Être bilingue, c’est maîtriser parfaitement deux langues, les parler, penser en chacune indifféremment, rêver dans les deux ? Ou est-ce plutôt concilier deux versions différentes du monde ? Pour quelqu’un qui serait bilingue allemand/français, serait- ce alors, lorsqu’il parle en français, imaginer le monde selon les genres français, puis, en parlant allemand, selon les genres allemands ? Si on est bilingue depuis tout petit, qu’on a vécu dans les deux pays, que nos parents nous ont toujours parlé en deux langues, peut-être est-ce possible de concilier ces deux visions, mais ça ne doit pas être évident, voire possible à priori de l’acquérir. On peut, par différents moyen, devenir excellent en une langue autre que la nôtre maternelle, la maîtriser de telle manière qu’on ne réfléchit plus pour la parler, qu’elle est très naturelle et fluide. Mais on ne peut pas s’empêcher, je pense, de toujours penser la traduction, c’est-à-dire, si l’on voit un mot isolé, par exemple « der Mond », on ne va pas penser en français « la Lune », mais on va visualiser, ça va être tellement inconscient qu’on ne va pas se rendre compte qu’on pense « la Lune », on l’associe à la Lune, les connexions se font automatiquement. Mais le résultat est qu’on s’imagine toujours la Lune comme féminine, et non masculine, comme l’est pourtant le mot allemand. Est-on alors bilingue ? Peut-on alors être bilingue ?

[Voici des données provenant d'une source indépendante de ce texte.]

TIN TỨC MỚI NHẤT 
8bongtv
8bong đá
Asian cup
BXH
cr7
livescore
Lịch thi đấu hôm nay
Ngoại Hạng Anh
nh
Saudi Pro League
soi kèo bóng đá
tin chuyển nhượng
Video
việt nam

Il est aussi intéressant de constater le fait que la culture influe sur la langue, sur les mots, et donc sur la pensée, la perception : l’exemple des nombreux mots pour désigner les différentes manières « d’être un chameau » pour les peuples qui leur sont familiers, pour les différents états de la neige (qui, par ailleurs, est masculine en allemand… ) chez les Inuits, ou encore le fait qu’un seul mot désigne les couleurs vert, bleu et noir en mandarin : les Chinois ne perçoivent alors qu’une seule couleur là où nous en voyons trois. Si nous n’avons alors pas de mots pour désigner ce que l’on voit, on ne peut pas le voir, on n’a pas accès à des subtilités qui, parce que culturellement elles ne font pas partie de ce que l’on a eu un jour besoin d’expliquer, nous échappent. Les Chinois n’ont sans doute jamais cru bon de différencier ces couleurs, tout comme nous rassemblons la jeune chamelle pleine et le vieux chameau à la retraite sous l’étiquette « chameau », parce que nous n’avons pas besoin de ces distinctions, et lorsqu’il nous faut tout de même faire la différence, les adjectifs suffisent à caractériser. Il en est de même pour la neige, qui reste « neige » qu’elle soit poudreuse, scintillante ou mouillée.

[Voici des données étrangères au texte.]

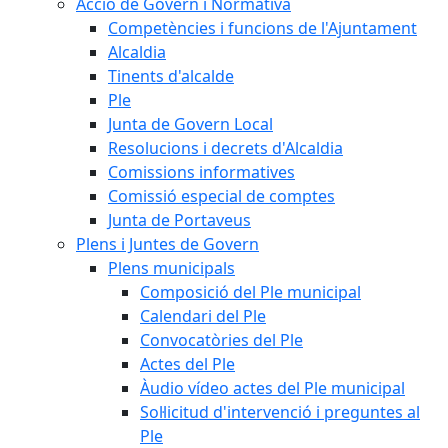
Acció de Govern i Normativa
Competències i funcions de l'Ajuntament
Alcaldia
Tinents d'alcalde
Ple
Junta de Govern Local
Resolucions i decrets d'Alcaldia
Comissions informatives
Comissió especial de comptes
Junta de Portaveus
Plens i Juntes de Govern
Plens municipals
Composició del Ple municipal
Calendari del Ple
Convocatòries del Ple
Actes del Ple
Àudio vídeo actes del Ple municipal
Sol·licitud d'intervenció i preguntes al
Ple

On ne peut percevoir le monde qu’au travers du filtre du langage, celui-ci nous influence jusque dans notre manière de penser. Notre intellect entier est dirigé par ce langage, je l’ai montré ici par le genre des mots ; mais de telles observations peuvent aussi se faire au niveau syntaxique, dans la manière de construire les phrases ou de conjuguer les verbes, selon les auxiliaires utilisés ou tout simplement l’existence de différents temps (les deux présents anglais, par exemple). La langue est une des clés pour percevoir le monde, nos actions, notre existence même.